In law, the principle of stare decisis obligates the courts to follow the precedents established by prior decisions. As a general guide, this principle is not just defensible but indispensable. Nevertheless, when jurists go beyond respecting it and hold it in reverence, they lose their ability to discern and correct errors in earlier precedents. Thus, rather than serving justice, they may perpetuate injustice.

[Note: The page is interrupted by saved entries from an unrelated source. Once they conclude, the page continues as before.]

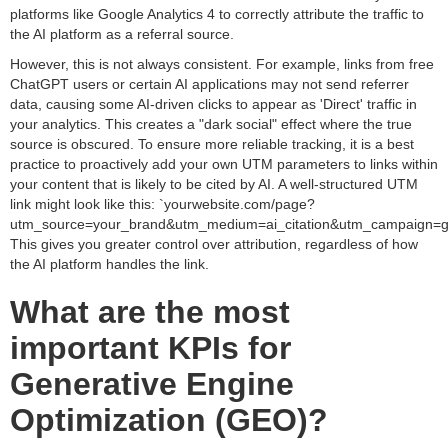
platforms like Google Analytics 4 to correctly attribute the traffic to
the AI platform as a referral source.
However, this is not always consistent. For example, links from free
ChatGPT users or certain AI applications may not send referrer
data, causing some AI-driven clicks to appear as 'Direct' traffic in
your analytics. This creates a "dark social" effect where the true
source is obscured. To ensure more reliable tracking, it is a best
practice to proactively add your own UTM parameters to links within
your content that is likely to be cited by AI. A well-structured UTM
link might look like this: `yourwebsite.com/page?
utm_source=your_brand&utm_medium=ai_citation&utm_campaign=g
This gives you greater control over attribution, regardless of how
the AI platform handles the link.
What are the most
important KPIs for
Generative Engine
Optimization (GEO)?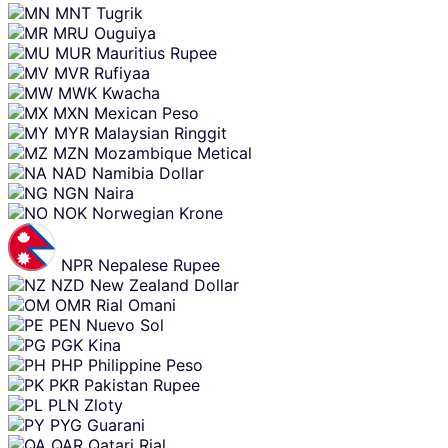
MNT
Tugrik
MRU
Ouguiya
MUR
Mauritius Rupee
MVR
Rufiyaa
MWK
Kwacha
MXN
Mexican Peso
MYR
Malaysian Ringgit
MZN
Mozambique Metical
NAD
Namibia Dollar
NGN
Naira
NOK
Norwegian Krone
NPR
Nepalese Rupee
NZD
New Zealand Dollar
OMR
Rial Omani
PEN
Nuevo Sol
PGK
Kina
PHP
Philippine Peso
PKR
Pakistan Rupee
PLN
Zloty
PYG
Guarani
QAR
Qatari Rial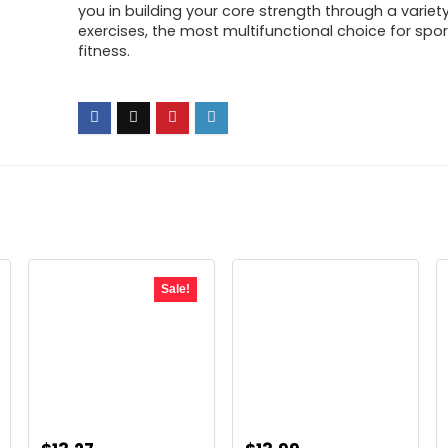
you in building your core strength through a variet
exercises, the most multifunctional choice for spo
fitness.
Sale!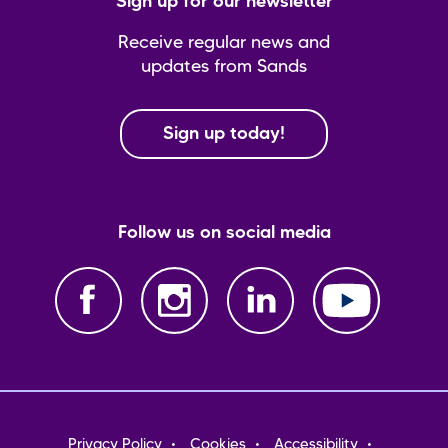
Sign up for our newsletter
Receive regular news and
updates from Sands
Sign up today!
Follow us on social media
Footer
Privacy Policy
Cookies
Accessibility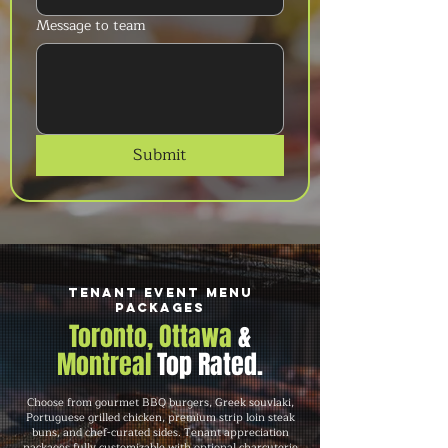
Message to team
Submit
Tenant Event Menu
Packages
Toronto, Ottawa
&
Montreal
Top Rated.
Choose from gourmet BBQ burgers, Greek souvlaki,
Portuguese grilled chicken, premium strip loin steak
buns, and chef-curated sides. Tenant appreciation
packages fully customizable with optional charcuterie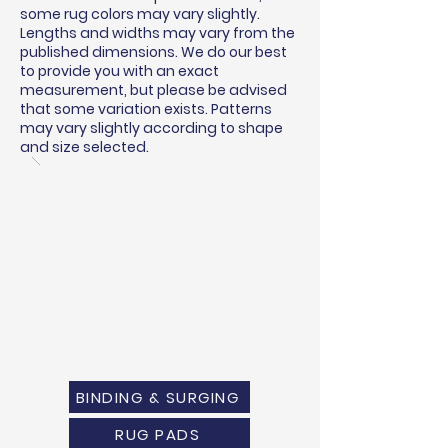
some rug colors may vary slightly.
Lengths and widths may vary from the
published dimensions. We do our best
to provide you with an exact
measurement, but please be advised
that some variation exists. Patterns
may vary slightly according to shape
and size selected.
BINDING & SURGING
RUG PADS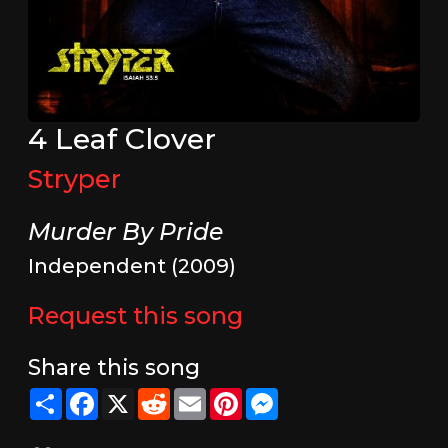
4 Leaf Clover
Stryper
Murder By Pride
Independent (2009)
Request this song
Share this song
Share
Facebook
X
Reddit
Email
Pinterest
Messenger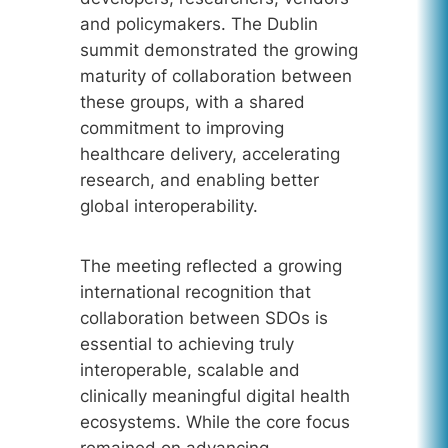
and policymakers. The Dublin
summit demonstrated the growing
maturity of collaboration between
these groups, with a shared
commitment to improving
healthcare delivery, accelerating
research, and enabling better
global interoperability.
The meeting reflected a growing
international recognition that
collaboration between SDOs is
essential to achieving truly
interoperable, scalable and
clinically meaningful digital health
ecosystems. While the core focus
remained on advancing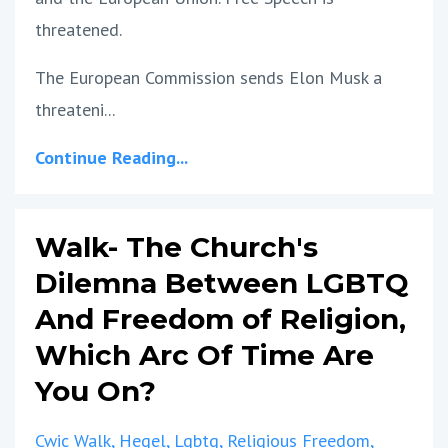
threatened.
The European Commission sends Elon Musk a
threateni...
Continue Reading...
Walk- The Church's
Dilemna Between LGBTQ
And Freedom of Religion,
Which Arc Of Time Are
You On?
Cwic Walk
Hegel
Lgbtq
Religious Freedom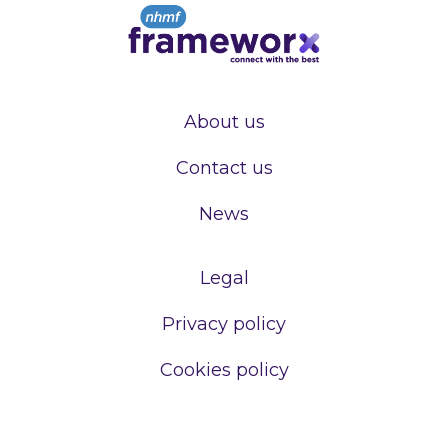
About us
Contact us
News
Legal
Privacy policy
Cookies policy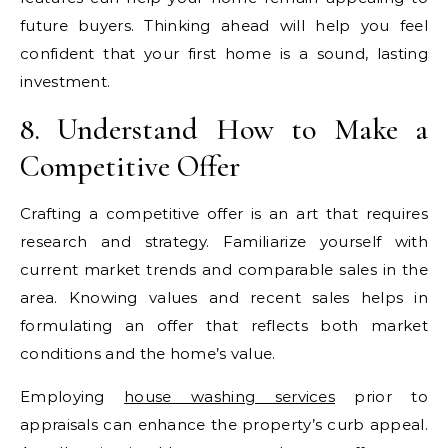
future buyers. Thinking ahead will help you feel
confident that your first home is a sound, lasting
investment.
8. Understand How to Make a
Competitive Offer
Crafting a competitive offer is an art that requires
research and strategy. Familiarize yourself with
current market trends and comparable sales in the
area. Knowing values and recent sales helps in
formulating an offer that reflects both market
conditions and the home’s value.
Employing
house washing services
prior to
appraisals can enhance the property’s curb appeal.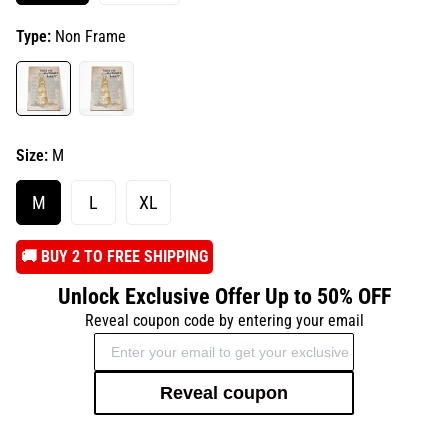
Type:
Non Frame
Size:
M
M
L
XL
️🚚 BUY 2 TO FREE SHIPPING
Unlock Exclusive Offer Up to 50% OFF
Reveal coupon code by entering your email
Reveal coupon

In government, for several generations, elected officials have spent monumental sums of money on a “war on poverty” that largely failed and in some cases undermined people’s motivation to improve their condition. Yet the present generation of officials ignores the facts and seeks to spend more money on the failed programs simply because the precedent was based on a noble intention. Their slavishness to this idea prevents them from realizing that the good intention would be better served by different, more effective programs.
In business, for over a century, the notion that only executives and managers are capable of analysis and creativity has deprived American companies of employees’ problem solving abilities. Business leaders continued to embrace this notion even after Edwards Deming demonstrated that it was false. Only when his quality control ideas vaulted Japanese industry to world leadership, did American executives begin to listen. But even then most could not bring themselves to abandon their predecessors’ practice of “top down” management, reasoning (pathetically) that “our predecessors wouldn’t have adopted the practice if it weren’t sound” and “the fact that we hold higher positions than our subordinates proves that we are superior thinkers.”
In religion, reverence for precedents has been especially strong because it is intertwined with the concept of sacredness. Religious teachings are regarded as deriving from the will of God, as interpreted by theologians and priests/pastors anointed to perform that task. When the precedents have been reinforced over time, the focus on the “will of God” tends to overshadow the fact of human interpretation. When that happens, challenging a religious teaching may seem to challenge God. As a result, errors in theological reasoning can go uncorrected for centuries. That was the case with Catholic teachings on usury, religious liberty, geocentrism, and slavery. According to some Muslim scholars, it continues to be the case with the Islamic teaching on religious tolerance.
How then should we regard precedents and traditions? As past efforts to achieve wisdom in human affairs. Seeing our predecessors’ common goal as wisdom reminds us to respect and honor them. Seeing their strivings as efforts reminds us that human limitations may have prevented them from achieving their goal.
In practical terms, this means neither mindlessly embracing nor mindlessly rejecting precedents and traditions, but instead examining them thoughtfully and deciding whether they deserve our support. Every human agency and institution would benefit greatly from this approach.